Unravelling disorder in kagome Yb$_{0.5}$Co$_3$Ge$_3$

TL;DR

This study investigates the structural disorder and phase transition in kagome Yb$_{0.5}$Co$_3$Ge$_3$ using advanced scattering techniques and simulations, revealing an order-disorder transition driven by geometric frustration.

Contribution

It provides the first detailed characterization of a type-I instability and disorder-driven transition in kagome Yb$_{0.5}$Co$_3$Ge$_3$ using diffuse and inelastic x-ray scattering.

Findings

Identification of a structural transition driven by in-plane Co distortion.

Observation of diffuse scattering indicating geometric frustration.
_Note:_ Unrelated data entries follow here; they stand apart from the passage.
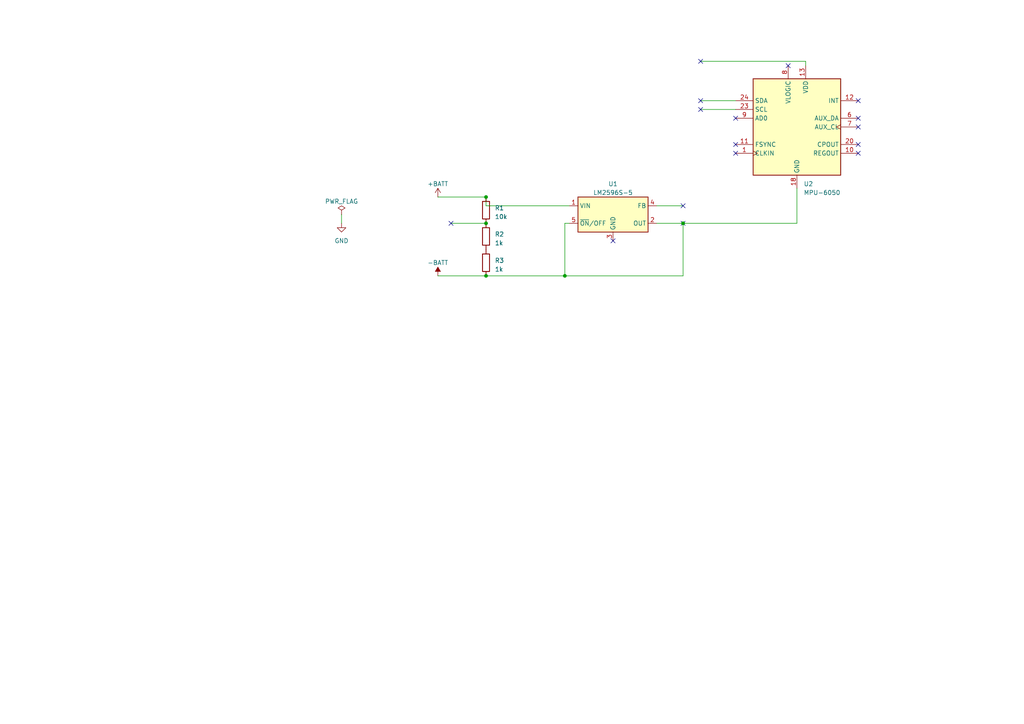
<source format=kicad_sch>
(kicad_sch (version 20230121) (generator eeschema)

  (uuid 2140d1d0-02ab-49a8-8140-dfaf3f263c35)

  (paper "A4")

  (title_block
    (title "Carte drone")
    (date "2023-03-02")
    (rev "1.0")
  )

  


  (junction (at 140.97 57.15) (diameter 0) (color 0 0 0 0)
    (uuid 3d8aed1f-7975-40bd-8e6b-6fec0d4e98e3)
  )
  (junction (at 198.12 64.77) (diameter 0) (color 0 0 0 0)
    (uuid 62ec56be-319c-4433-bb95-cbdddb5ef08c)
  )
  (junction (at 163.83 80.01) (diameter 0) (color 0 0 0 0)
    (uuid 8a5add76-6df6-4315-a508-1e935695b416)
  )
  (junction (at 140.97 64.77) (diameter 0) (color 0 0 0 0)
    (uuid c1d895b7-ef02-45e7-9903-f00b8328a90a)
  )
  (junction (at 140.97 80.01) (diameter 0) (color 0 0 0 0)
    (uuid ff24d4fb-aa27-468d-b1f9-b78bdcff12a8)
  )

  (no_connect (at 198.12 59.69) (uuid 050cc905-6ed6-4aed-af82-73846e311cea))
  (no_connect (at 198.12 64.77) (uuid 07865eaf-ed67-4e72-bdba-82ecef26a655))
  (no_connect (at 248.92 41.91) (uuid 0c942aec-0c25-4eb6-8179-dd5b599b5f1c))
  (no_connect (at 213.36 34.29) (uuid 18697dd2-a51d-4fd7-b545-bb8cc0fc2162))
  (no_connect (at 248.92 34.29) (uuid 2684893b-1084-4008-8b2e-62e621e813d0))
  (no_connect (at 203.2 31.75) (uuid 4541700e-fb60-4efe-819c-0dabf4e26928))
  (no_connect (at 213.36 41.91) (uuid 629810e1-a356-4537-b49e-d6452af8735d))
  (no_connect (at 228.6 19.05) (uuid 80f00cea-b740-4f11-94db-9de1f7dce05b))
  (no_connect (at 203.2 29.21) (uuid 83193307-d8ce-4ccf-b6b3-f4c38d7dccad))
  (no_connect (at 203.2 17.78) (uuid 8f04a6e6-a927-4a46-8834-8a6a59ecb1bd))
  (no_connect (at 248.92 29.21) (uuid 9e0fa5eb-000e-4905-8cc2-ed2423f9c5ec))
  (no_connect (at 248.92 44.45) (uuid a27e67a6-22a2-451e-8d93-2262d4c33c29))
  (no_connect (at 248.92 36.83) (uuid a95ec262-5b92-4d4c-bfb5-e7b4cfa6980f))
  (no_connect (at 177.8 69.85) (uuid c443199e-9c31-484a-af0c-9dbd832cb6c2))
  (no_connect (at 213.36 44.45) (uuid c6326650-9730-4043-9bc0-b3da726fe01f))
  (no_connect (at 130.81 64.77) (uuid fc0f3b80-6105-4ef3-8dd5-395e30771206))

  (wire (pts (xy 99.06 64.77) (xy 99.06 62.23))
    (stroke (width 0) (type default))
    (uuid 2119c962-c273-4a74-846d-b556f9ed4e49)
  )
  (wire (pts (xy 231.14 64.77) (xy 231.14 54.61))
    (stroke (width 0) (type default))
    (uuid 2c43ff14-c9ab-4492-8235-6f7caa846a2e)
  )
  (wire (pts (xy 233.68 17.78) (xy 233.68 19.05))
    (stroke (width 0) (type default))
    (uuid 5a9b3b25-3764-4acc-83c5-bf983dcda7b7)
  )
  (wire (pts (xy 203.2 29.21) (xy 213.36 29.21))
    (stroke (width 0) (type default))
    (uuid 5dd1a30b-d033-4511-866b-4eaa9498a987)
  )
  (wire (pts (xy 130.81 64.77) (xy 140.97 64.77))
    (stroke (width 0) (type default))
    (uuid 6b320406-72ec-4747-9fe2-3bf0d81cf1ca)
  )
  (wire (pts (xy 140.97 80.01) (xy 163.83 80.01))
    (stroke (width 0) (type default))
    (uuid 739eb608-d6e8-4717-9e2b-4158340b415b)
  )
  (wire (pts (xy 163.83 64.77) (xy 165.1 64.77))
    (stroke (width 0) (type default))
    (uuid 7ed4de77-c1dd-4a80-9b39-efcf852058d9)
  )
  (wire (pts (xy 198.12 64.77) (xy 231.14 64.77))
    (stroke (width 0) (type default))
    (uuid 94a1dbbf-da81-4aa0-94d6-a5d4ec5eaa1d)
  )
  (wire (pts (xy 165.1 59.69) (xy 140.97 59.69))
    (stroke (width 0) (type default))
    (uuid b0cae99d-8fef-47d3-ad08-9fe76c8501a3)
  )
  (wire (pts (xy 140.97 59.69) (xy 140.97 57.15))
    (stroke (width 0) (type default))
    (uuid b6d0bc2d-5677-4878-b890-a2e6d128f00b)
  )
  (wire (pts (xy 203.2 17.78) (xy 233.68 17.78))
    (stroke (width 0) (type default))
    (uuid c89032f6-ad86-4f08-a9ec-f6a5163380f5)
  )
  (wire (pts (xy 190.5 59.69) (xy 198.12 59.69))
    (stroke (width 0) (type default))
    (uuid cdfedbf2-bee4-430e-b35e-6a89825cc77f)
  )
  (wire (pts (xy 203.2 31.75) (xy 213.36 31.75))
    (stroke (width 0) (type default))
    (uuid cf619591-ff63-4a62-8491-2b9c0105dc15)
  )
  (wire (pts (xy 198.12 80.01) (xy 198.12 64.77))
    (stroke (width 0) (type default))
    (uuid cfe988e7-1f77-464b-9411-854014155152)
  )
  (wire (pts (xy 163.83 80.01) (xy 163.83 64.77))
    (stroke (width 0) (type default))
    (uuid d1a67ed3-3981-4d84-b94c-3d9e62a58954)
  )
  (wire (pts (xy 127 80.01) (xy 140.97 80.01))
    (stroke (width 0) (type default))
    (uuid ec0cd3b9-5673-4fd7-8106-3fe269b8f2ff)
  )
  (wire (pts (xy 190.5 64.77) (xy 198.12 64.77))
    (stroke (width 0) (type default))
    (uuid f9b7c48d-3344-46e6-92ff-29cffd119d73)
  )
  (wire (pts (xy 163.83 80.01) (xy 198.12 80.01))
    (stroke (width 0) (type default))
    (uuid fa1f9222-97cc-4ec7-9cda-e2c92f648d89)
  )
  (wire (pts (xy 127 57.15) (xy 140.97 57.15))
    (stroke (width 0) (type default))
    (uuid ff7095a4-7605-48b6-8776-82940318a06e)
  )

  (symbol (lib_id "my_lib:R") (at 140.97 76.2 0) (unit 1)
    (in_bom yes) (on_board yes) (dnp no) (fields_autoplaced)
    (uuid 17f3a99a-ce73-4f98-81f0-649484ab61df)
    (property "Reference" "R3" (at 143.51 75.565 0)
      (effects (font (size 1.27 1.27)) (justify left))
    )
    (property "Value" "1k" (at 143.51 78.105 0)
      (effects (font (size 1.27 1.27)) (justify left))
    )
    (property "Footprint" "" (at 139.192 76.2 90)
      (effects (font (size 1.27 1.27)) hide)
    )
    (property "Datasheet" "~" (at 140.97 76.2 0)
      (effects (font (size 1.27 1.27)) hide)
    )
    (pin "1" (uuid 7454bbca-2f12-4ba5-9395-ed49233649cf))
    (pin "2" (uuid 2b3eafac-9262-4bb5-8ff3-339ece0c6ec1))
    (instances
      (project "Carte"
        (path "/2140d1d0-02ab-49a8-8140-dfaf3f263c35"
          (reference "R3") (unit 1)
        )
      )
    )
  )

  (symbol (lib_id "my_lib:+BATT") (at 127 57.15 0) (unit 1)
    (in_bom yes) (on_board yes) (dnp no) (fields_autoplaced)
    (uuid 470a332a-1a7a-49f1-9d16-2edb38005da0)
    (property "Reference" "#PWR02" (at 127 60.96 0)
      (effects (font (size 1.27 1.27)) hide)
    )
    (property "Value" "+BATT" (at 127 53.34 0)
      (effects (font (size 1.27 1.27)))
    )
    (property "Footprint" "" (at 127 57.15 0)
      (effects (font (size 1.27 1.27)) hide)
    )
    (property "Datasheet" "" (at 127 57.15 0)
      (effects (font (size 1.27 1.27)) hide)
    )
    (pin "1" (uuid 1ff08851-2fdd-4209-acba-ea67518106c1))
    (instances
      (project "Carte"
        (path "/2140d1d0-02ab-49a8-8140-dfaf3f263c35"
          (reference "#PWR02") (unit 1)
        )
      )
    )
  )

  (symbol (lib_id "my_lib:MPU-6050") (at 231.14 36.83 0) (unit 1)
    (in_bom yes) (on_board yes) (dnp no) (fields_autoplaced)
    (uuid 525d8086-52ea-455f-83fc-c3e893ff56e9)
    (property "Reference" "U2" (at 233.0959 53.34 0)
      (effects (font (size 1.27 1.27)) (justify left))
    )
    (property "Value" "MPU-6050" (at 233.0959 55.88 0)
      (effects (font (size 1.27 1.27)) (justify left))
    )
    (property "Footprint" "Sensor_Motion:InvenSense_QFN-24_4x4mm_P0.5mm" (at 231.14 57.15 0)
      (effects (font (size 1.27 1.27)) hide)
    )
    (property "Datasheet" "https://invensense.tdk.com/wp-content/uploads/2015/02/MPU-6000-Datasheet1.pdf" (at 231.14 40.64 0)
      (effects (font (size 1.27 1.27)) hide)
    )
    (pin "1" (uuid e6633436-8acf-471e-ac51-c92c4534bdfe))
    (pin "10" (uuid 5af95ae9-a681-433b-81b2-ac1115d5eecf))
    (pin "11" (uuid b561667a-49bf-4f85-83d5-4921dfacd29f))
    (pin "12" (uuid 7a8528ce-4a20-4153-867c-8147743e6329))
    (pin "13" (uuid 53c1e4b4-65a5-4a44-9c43-794254a6947a))
    (pin "14" (uuid c17fee08-b7af-4f79-b771-fb1ad861612d))
    (pin "15" (uuid 733a39c1-3f0e-467f-b66a-4e96533a05ac))
    (pin "16" (uuid 415782c9-4b7d-41c9-a474-e9f62d3b9ace))
    (pin "17" (uuid ca90bfd1-25da-42ef-8771-36f7a7cbbe6b))
    (pin "18" (uuid 84a4bb7f-2289-4f54-887d-5f5460cf2af3))
    (pin "19" (uuid 0bdefcbc-daad-4ae7-bb28-cd0c8dc80f01))
    (pin "2" (uuid b8fcc145-0afc-40aa-b326-c40d32d99b45))
    (pin "20" (uuid f1b7f714-f7ce-4dbe-928d-9e70f8072650))
    (pin "21" (uuid e9e09129-d6bc-4354-99d4-e9912f2bf003))
    (pin "22" (uuid ab579a70-d498-49d2-9b7e-976191e00108))
    (pin "23" (uuid 5de2b7a1-1a1d-414d-abff-31ab4fb4faee))
    (pin "24" (uuid cb79cd12-13c9-416a-b5ef-964853a4c75b))
    (pin "3" (uuid eace03c6-1d60-44b2-a546-99661376d8a7))
    (pin "4" (uuid e14691c0-b268-43e7-bb63-7cc50485dbbc))
    (pin "5" (uuid 2699e0df-c5c0-403f-bfb0-d32f0afdb1be))
    (pin "6" (uuid 28bd271b-3f22-4bd4-8129-aeda855f8871))
    (pin "7" (uuid 10007c6c-97fe-4456-bb90-5cbd1777da11))
    (pin "8" (uuid cdd3534d-a0b6-46bd-8bc2-612e10b51af0))
    (pin "9" (uuid d5bf4d94-6c4c-4b00-b969-38643a26ac07))
    (instances
      (project "Carte"
        (path "/2140d1d0-02ab-49a8-8140-dfaf3f263c35"
          (reference "U2") (unit 1)
        )
      )
    )
  )

  (symbol (lib_id "my_lib:R") (at 140.97 60.96 0) (unit 1)
    (in_bom yes) (on_board yes) (dnp no)
    (uuid 67a9d4e8-f7cc-4618-9b2d-8ddb3b49971a)
    (property "Reference" "R1" (at 143.51 60.325 0)
      (effects (font (size 1.27 1.27)) (justify left))
    )
    (property "Value" "10k" (at 143.51 62.865 0)
      (effects (font (size 1.27 1.27)) (justify left))
    )
    (property "Footprint" "" (at 139.192 60.96 90)
      (effects (font (size 1.27 1.27)) hide)
    )
    (property "Datasheet" "~" (at 140.97 60.96 0)
      (effects (font (size 1.27 1.27)) hide)
    )
    (pin "1" (uuid 620f956f-80d2-44c2-9406-05dc136fa3d3))
    (pin "2" (uuid 24ded0f0-9a78-4b34-a117-617282b6ea60))
    (instances
      (project "Carte"
        (path "/2140d1d0-02ab-49a8-8140-dfaf3f263c35"
          (reference "R1") (unit 1)
        )
      )
    )
  )

  (symbol (lib_id "my_lib:GND") (at 99.06 64.77 0) (unit 1)
    (in_bom yes) (on_board yes) (dnp no) (fields_autoplaced)
    (uuid 6a3a622b-6039-4689-aeba-eee4a492b4ff)
    (property "Reference" "#PWR03" (at 99.06 71.12 0)
      (effects (font (size 1.27 1.27)) hide)
    )
    (property "Value" "GND" (at 99.06 69.85 0)
      (effects (font (size 1.27 1.27)))
    )
    (property "Footprint" "" (at 99.06 64.77 0)
      (effects (font (size 1.27 1.27)) hide)
    )
    (property "Datasheet" "" (at 99.06 64.77 0)
      (effects (font (size 1.27 1.27)) hide)
    )
    (pin "1" (uuid 8c1e30e1-a241-462c-baf7-a5a07f4ab215))
    (instances
      (project "Carte"
        (path "/2140d1d0-02ab-49a8-8140-dfaf3f263c35"
          (reference "#PWR03") (unit 1)
        )
      )
    )
  )

  (symbol (lib_id "my_lib:-BATT") (at 127 80.01 0) (unit 1)
    (in_bom yes) (on_board yes) (dnp no) (fields_autoplaced)
    (uuid 809c5d69-8483-4c8b-b0f5-cc5e50874406)
    (property "Reference" "#PWR01" (at 127 83.82 0)
      (effects (font (size 1.27 1.27)) hide)
    )
    (property "Value" "-BATT" (at 127 76.2 0)
      (effects (font (size 1.27 1.27)))
    )
    (property "Footprint" "" (at 127 80.01 0)
      (effects (font (size 1.27 1.27)) hide)
    )
    (property "Datasheet" "" (at 127 80.01 0)
      (effects (font (size 1.27 1.27)) hide)
    )
    (pin "1" (uuid a9423d59-1dd6-43bf-beec-8d130398f008))
    (instances
      (project "Carte"
        (path "/2140d1d0-02ab-49a8-8140-dfaf3f263c35"
          (reference "#PWR01") (unit 1)
        )
      )
    )
  )

  (symbol (lib_id "my_lib:LM2596S-5") (at 177.8 62.23 0) (unit 1)
    (in_bom yes) (on_board yes) (dnp no) (fields_autoplaced)
    (uuid 842e5039-0b1e-4274-8849-7a661918837a)
    (property "Reference" "U1" (at 177.8 53.34 0)
      (effects (font (size 1.27 1.27)))
    )
    (property "Value" "LM2596S-5" (at 177.8 55.88 0)
      (effects (font (size 1.27 1.27)))
    )
    (property "Footprint" "Package_TO_SOT_SMD:TO-263-5_TabPin3" (at 179.07 68.58 0)
      (effects (font (size 1.27 1.27) italic) (justify left) hide)
    )
    (property "Datasheet" "http://www.ti.com/lit/ds/symlink/lm2596.pdf" (at 177.8 62.23 0)
      (effects (font (size 1.27 1.27)) hide)
    )
    (pin "1" (uuid c05c9aea-1904-4c8e-918e-44eb81432d4c))
    (pin "2" (uuid 2afcfb36-6632-4f37-a4f9-3ac8e7de9d9b))
    (pin "3" (uuid d10453be-bd1c-48bb-b895-24b2f917d606))
    (pin "4" (uuid bc6370d9-01da-4a3e-b56b-04a8230d4651))
    (pin "5" (uuid 462017c2-944b-499a-a302-f7f7a077470b))
    (instances
      (project "Carte"
        (path "/2140d1d0-02ab-49a8-8140-dfaf3f263c35"
          (reference "U1") (unit 1)
        )
      )
    )
  )

  (symbol (lib_id "my_lib:R") (at 140.97 68.58 0) (unit 1)
    (in_bom yes) (on_board yes) (dnp no) (fields_autoplaced)
    (uuid 87f92d23-8120-466c-82fb-ab4ae9c60b57)
    (property "Reference" "R2" (at 143.51 67.945 0)
      (effects (font (size 1.27 1.27)) (justify left))
    )
    (property "Value" "1k" (at 143.51 70.485 0)
      (effects (font (size 1.27 1.27)) (justify left))
    )
    (property "Footprint" "" (at 139.192 68.58 90)
      (effects (font (size 1.27 1.27)) hide)
    )
    (property "Datasheet" "~" (at 140.97 68.58 0)
      (effects (font (size 1.27 1.27)) hide)
    )
    (pin "1" (uuid 57055d82-abbc-47a3-a29e-c27846da3068))
    (pin "2" (uuid 629d6d00-4c93-4121-a0f3-ae6e985f64a0))
    (instances
      (project "Carte"
        (path "/2140d1d0-02ab-49a8-8140-dfaf3f263c35"
          (reference "R2") (unit 1)
        )
      )
    )
  )

  (symbol (lib_id "power:PWR_FLAG") (at 99.06 62.23 0) (unit 1)
    (in_bom yes) (on_board yes) (dnp no) (fields_autoplaced)
    (uuid 9e33c356-00e7-4a6b-a765-0ab42c984570)
    (property "Reference" "#FLG01" (at 99.06 60.325 0)
      (effects (font (size 1.27 1.27)) hide)
    )
    (property "Value" "PWR_FLAG" (at 99.06 58.42 0)
      (effects (font (size 1.27 1.27)))
    )
    (property "Footprint" "" (at 99.06 62.23 0)
      (effects (font (size 1.27 1.27)) hide)
    )
    (property "Datasheet" "~" (at 99.06 62.23 0)
      (effects (font (size 1.27 1.27)) hide)
    )
    (pin "1" (uuid 73bf39e6-497b-44d5-af1b-db0cfdf7bbae))
    (instances
      (project "Carte"
        (path "/2140d1d0-02ab-49a8-8140-dfaf3f263c35"
          (reference "#FLG01") (unit 1)
        )
      )
    )
  )

  (sheet_instances
    (path "/" (page "1"))
  )
)

</source>
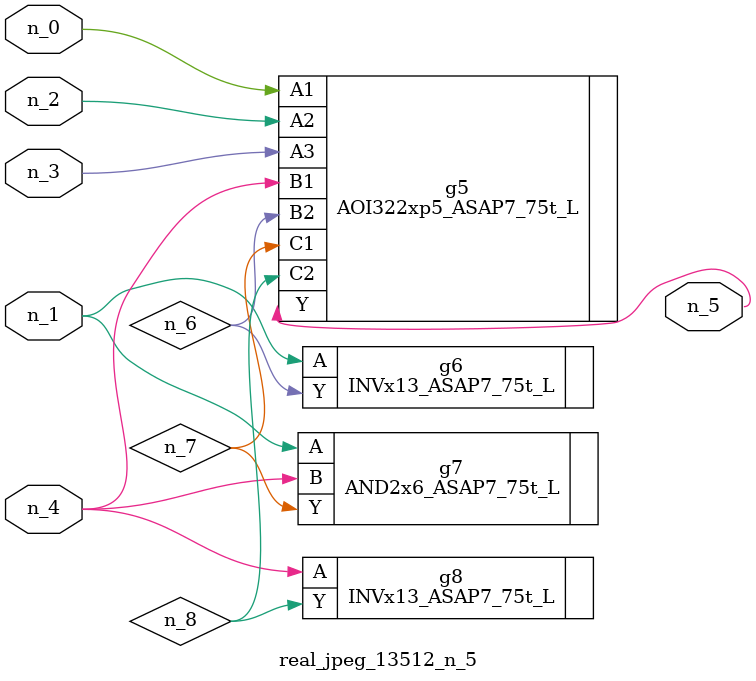
<source format=v>
module real_jpeg_13512_n_5 (n_4, n_0, n_1, n_2, n_3, n_5);

input n_4;
input n_0;
input n_1;
input n_2;
input n_3;

output n_5;

wire n_8;
wire n_6;
wire n_7;

AOI322xp5_ASAP7_75t_L g5 ( 
.A1(n_0),
.A2(n_2),
.A3(n_3),
.B1(n_4),
.B2(n_6),
.C1(n_7),
.C2(n_8),
.Y(n_5)
);

INVx13_ASAP7_75t_L g6 ( 
.A(n_1),
.Y(n_6)
);

AND2x6_ASAP7_75t_L g7 ( 
.A(n_1),
.B(n_4),
.Y(n_7)
);

INVx13_ASAP7_75t_L g8 ( 
.A(n_4),
.Y(n_8)
);


endmodule
</source>
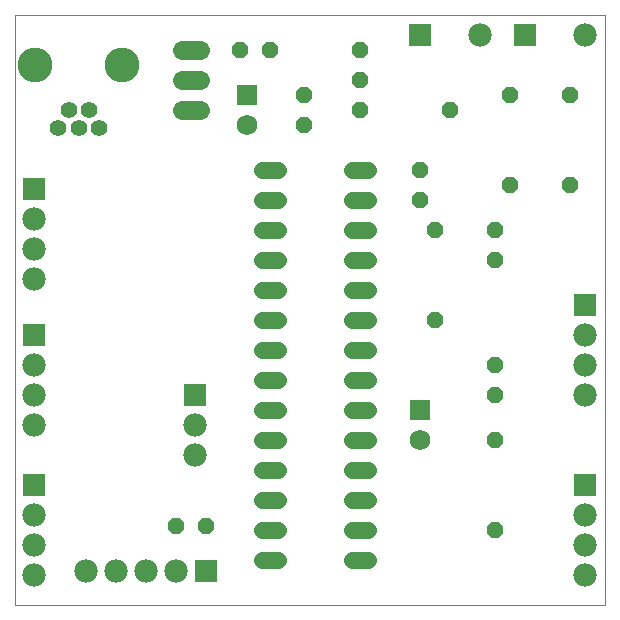
<source format=gbs>
G75*
G70*
%OFA0B0*%
%FSLAX24Y24*%
%IPPOS*%
%LPD*%
%AMOC8*
5,1,8,0,0,1.08239X$1,22.5*
%
%ADD10C,0.0000*%
%ADD11C,0.0560*%
%ADD12OC8,0.0560*%
%ADD13R,0.0780X0.0780*%
%ADD14C,0.0780*%
%ADD15C,0.0555*%
%ADD16C,0.1162*%
%ADD17R,0.0690X0.0690*%
%ADD18C,0.0690*%
%ADD19C,0.0640*%
D10*
X000181Y000685D02*
X000181Y020370D01*
X019866Y020370D01*
X019866Y000685D01*
X000181Y000685D01*
D11*
X008421Y002185D02*
X008941Y002185D01*
X008941Y003185D02*
X008421Y003185D01*
X008421Y004185D02*
X008941Y004185D01*
X008941Y005185D02*
X008421Y005185D01*
X008421Y006185D02*
X008941Y006185D01*
X008941Y007185D02*
X008421Y007185D01*
X008421Y008185D02*
X008941Y008185D01*
X008941Y009185D02*
X008421Y009185D01*
X008421Y010185D02*
X008941Y010185D01*
X008941Y011185D02*
X008421Y011185D01*
X008421Y012185D02*
X008941Y012185D01*
X008941Y013185D02*
X008421Y013185D01*
X008421Y014185D02*
X008941Y014185D01*
X008941Y015185D02*
X008421Y015185D01*
X011421Y015185D02*
X011941Y015185D01*
X011941Y014185D02*
X011421Y014185D01*
X011421Y013185D02*
X011941Y013185D01*
X011941Y012185D02*
X011421Y012185D01*
X011421Y011185D02*
X011941Y011185D01*
X011941Y010185D02*
X011421Y010185D01*
X011421Y009185D02*
X011941Y009185D01*
X011941Y008185D02*
X011421Y008185D01*
X011421Y007185D02*
X011941Y007185D01*
X011941Y006185D02*
X011421Y006185D01*
X011421Y005185D02*
X011941Y005185D01*
X011941Y004185D02*
X011421Y004185D01*
X011421Y003185D02*
X011941Y003185D01*
X011941Y002185D02*
X011421Y002185D01*
D12*
X016181Y003185D03*
X016181Y006185D03*
X016181Y007685D03*
X016181Y008685D03*
X014181Y010185D03*
X016181Y012185D03*
X016181Y013185D03*
X016681Y014685D03*
X018681Y014685D03*
X018681Y017685D03*
X016681Y017685D03*
X014681Y017185D03*
X013681Y015185D03*
X013681Y014185D03*
X014181Y013185D03*
X011681Y017185D03*
X011681Y018185D03*
X011681Y019185D03*
X009806Y017685D03*
X009806Y016685D03*
X008681Y019185D03*
X007681Y019185D03*
X006556Y003310D03*
X005556Y003310D03*
D13*
X006556Y001810D03*
X006181Y007685D03*
X000806Y009685D03*
X000806Y014560D03*
X000806Y004685D03*
X013681Y019685D03*
X017181Y019685D03*
X019181Y010685D03*
X019181Y004685D03*
D14*
X019181Y003685D03*
X019181Y002685D03*
X019181Y001685D03*
X019181Y007685D03*
X019181Y008685D03*
X019181Y009685D03*
X019181Y019685D03*
X015681Y019685D03*
X006181Y006685D03*
X006181Y005685D03*
X005556Y001810D03*
X004556Y001810D03*
X003556Y001810D03*
X002556Y001810D03*
X000806Y001685D03*
X000806Y002685D03*
X000806Y003685D03*
X000806Y006685D03*
X000806Y007685D03*
X000806Y008685D03*
X000806Y011560D03*
X000806Y012560D03*
X000806Y013560D03*
D15*
X001606Y016585D03*
X001976Y017205D03*
X002306Y016585D03*
X002976Y016585D03*
X002666Y017205D03*
D16*
X003743Y018685D03*
X000869Y018685D03*
D17*
X007931Y017685D03*
X013681Y007185D03*
D18*
X013681Y006185D03*
X007931Y016685D03*
D19*
X006356Y017185D02*
X005756Y017185D01*
X005756Y018185D02*
X006356Y018185D01*
X006356Y019185D02*
X005756Y019185D01*
M02*

</source>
No softening in inelastic spectra, but broadening of acoustic modes.

Abstract

The presence of phonon instabilities that leads to the formation of charge modulated states in kagome metals has allowed their classification based on the atomic displacements. Here, we use diffuse and inelastic x-ray scattering, backed by Monte Carlo simulations to describe a type-I instability in the kagome metal Yb$_{0.5}$Co$_3$Ge$_3$. We find that the in-plane distortion of Co in the kagome plane drives a structural transition with the appearance of new Bragg peaks at odd $L$, which are surrounded by a hexagonal diffuse signal. The anisotropic diffuse scattering, characteristic of a highly frustrated triangular lattice was simulated following a combination of Ising hamiltonian and Lennard-Jones potential, and demonstrate that the structural phase transition in Yb$_{0.5}$Co$_3$Ge$_3$ is of an order-disorder transformation type. The inelastic spectra reveals no softening but an anomalous broadening of the $\Gamma-A$ low energy acoustic mode. Our results highlight the critical role of the geometric frustration in promoting ordering from disorder in kagome lattices and power of diffuse scattering to disentangle the internal atomic displacements and correlated disorder.